The Szczesny Show: come rifuggire dai luoghi comuni col sorriso sulla faccia
Un ruolo tra tanti trova spesso nella solitudine il suo tratto distintivo, ci sono questioni pratiche e di regolamento che stabiliscono che sia così: il portiere è un uomo più solo degli altri, ha regole sue, un modo diverso di vivere la partita e di vederla. Ci sono sfide vissute tutte da lontano, coi compagni riversati nell'area avversaria all'assalto, ci sono momenti di affanno in cui è proprio lui a dover tenere su la baracca, diventando eroe o vittima sacrificale.

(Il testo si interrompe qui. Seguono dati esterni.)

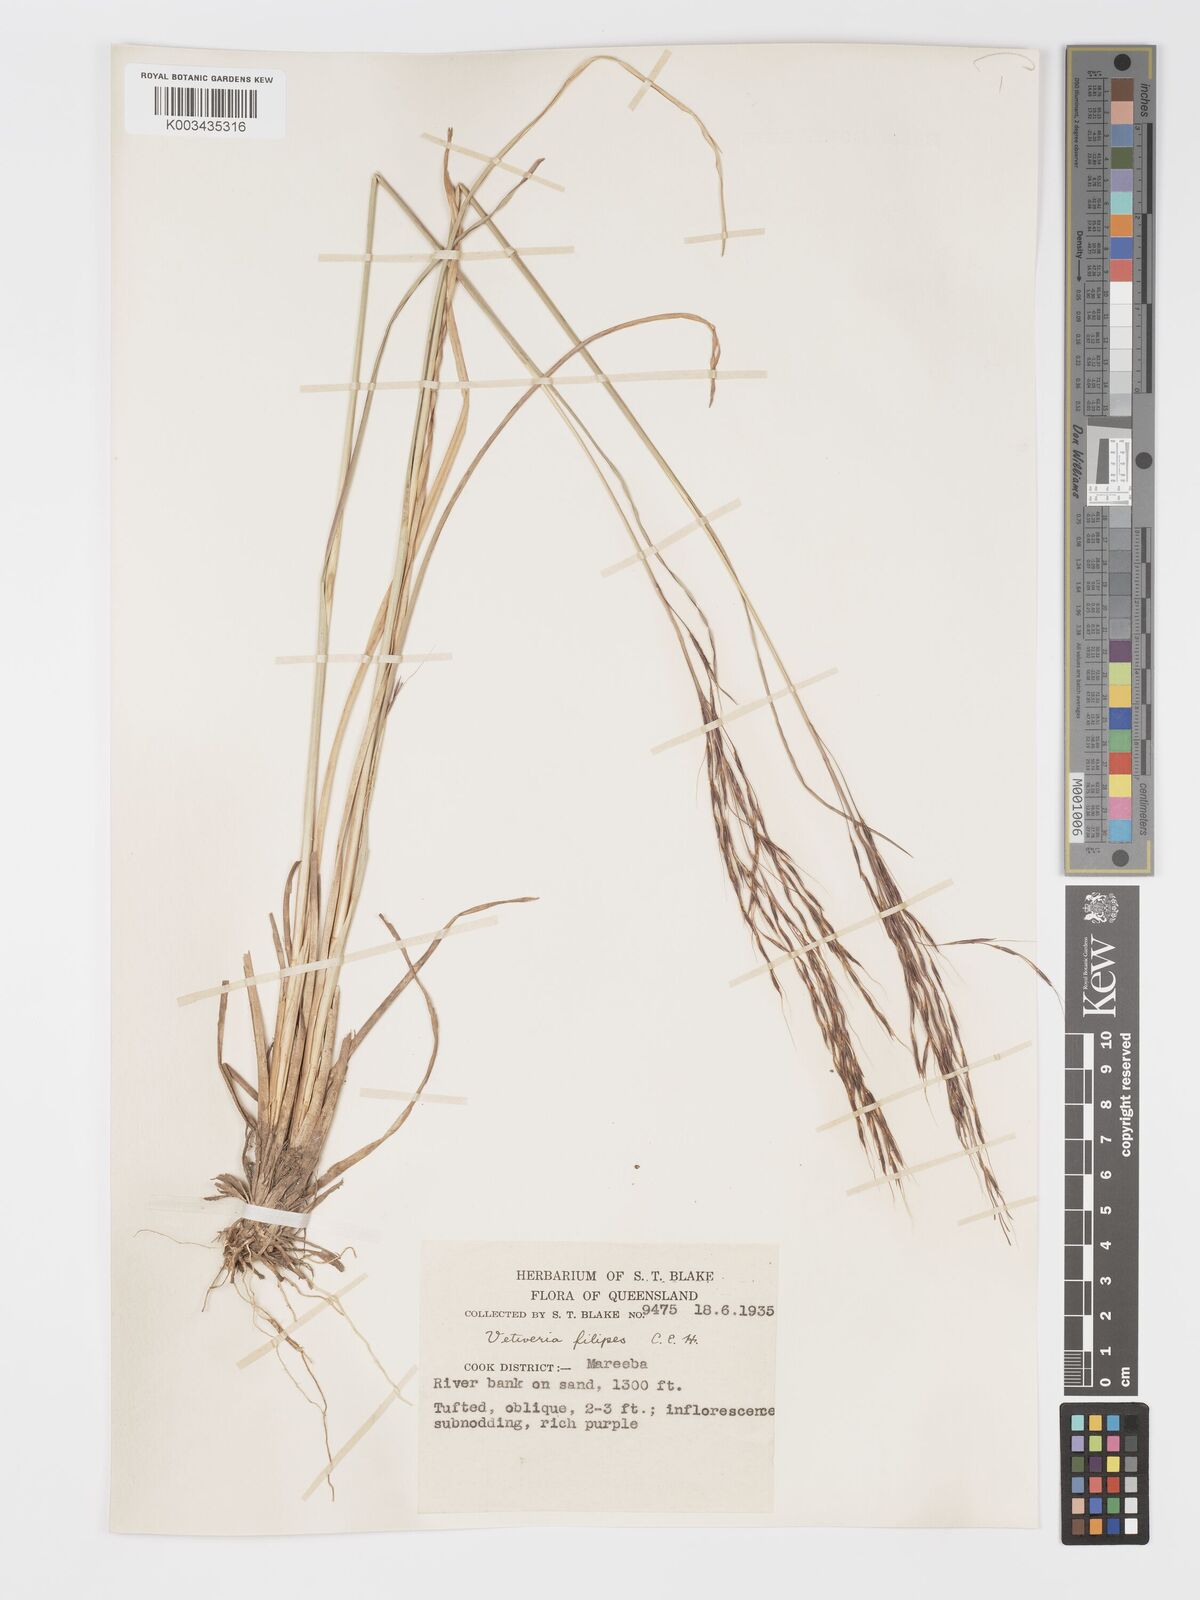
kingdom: Plantae
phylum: Tracheophyta
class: Liliopsida
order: Poales
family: Poaceae
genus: Chrysopogon
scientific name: Chrysopogon filipes
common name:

Ce lo possiamo immaginare risoluto, talvolta ombroso ma di certo carismatico, fuori da quel caos e dal sudore di chi corre in mezzo al campo. Qui poi potremmo pensare a Zoff, come emblema o stereotipo storico, ma come sempre è nelle eccezioni che si trova quel valore aggiunto: Wojciech Szczesny è anche questo, un'eccezione. Come il bassista che diventa il frontman di una band, più in vista del cantante o del chitarrista, e inizia ad attirare l'attenzione di chi i bassisti non sapeva neanche che esistessero e che scopo avessero. Lo stesso portiere della Juve ha tenuto a sottolineare di recente, in un'intervista extra campo, "non sono un artista ma un portiere", come a voler mettere le mani avanti. Eppure, pur non volendolo ammettere, appartiene a quella schiera piuttosto scarna di calciatori che - con la testa - osano un po' di più.
Non si tratta solo di essere sopra le righe, teste calde o provocatori, quello lo possono fare tutti. Il discorso è diverso, e la rarità sta lì: in un mondo patinato, ricco e carico di pressioni esiste la possibilità per azzardare, per non prendersi troppo sul serio e per non restare intrappolati nel proprio ego rigonfio di fama e di denaro? Szczesny ci suggerisce di sì. Lo fa con il sorriso ma anche con una verve e una tendenza comica che si guarda bene dal censurare. Come quella volta che, durante una conferenza stampa del CT della Polonia, il portiere si confuse tra i giornalisti prendendo poi la parola: "Krychowiak è rientrato dopo un po' di tempo, ma non è il caso di prendere provvedimenti per quanto si veste male?". Il tutto con un Lewandowski che, con esiti alterni, provava a trattenere una risata.
Oppure The Szczesny Show, ai tempi della Roma: un tentativo insolito e apprezzabile di mettere in scena (sui social) il rapporto tra compagni, svestendo per pochi minuti i panni del portiere per diventare un conduttore di talk show e allontanarsi da quella ritualità fatta da "Sono a disposizione del mister", "Vogliamo pensare partita per partita" e altri noti tormentoni calcistici che raccontano poco o nulla. E poi la storia con le sigarette come filo conduttore, certo poco virtuoso per uno sportivo ma dai tratti in questo caso leggeri: da quelle sigarette negli spogliatoi dell'Arsenal, fumate di nascosto da Wenger che una volta lo colse in flagrante, alla sigaretta allungata a Maurizio Sarri in un post-partita. "Te la sei meritata", disse il portiere al suo mister, strappandogli un sorriso.
Aneddoti e storielle, momenti sparsi lungo una carriera che tracciano la storia di un atleta mai schiavo del suo ruolo, a livello formale, disposto cioè a mettersi in gioco e a portare con sé (in questo gioco) compagni e addetti ai lavori. Uno spirito che, pensando soprattutto al contesto italiano spesso serioso e schiacciato sotto le pressioni e la polemica perpetua, è una vera boccata d'aria fresca.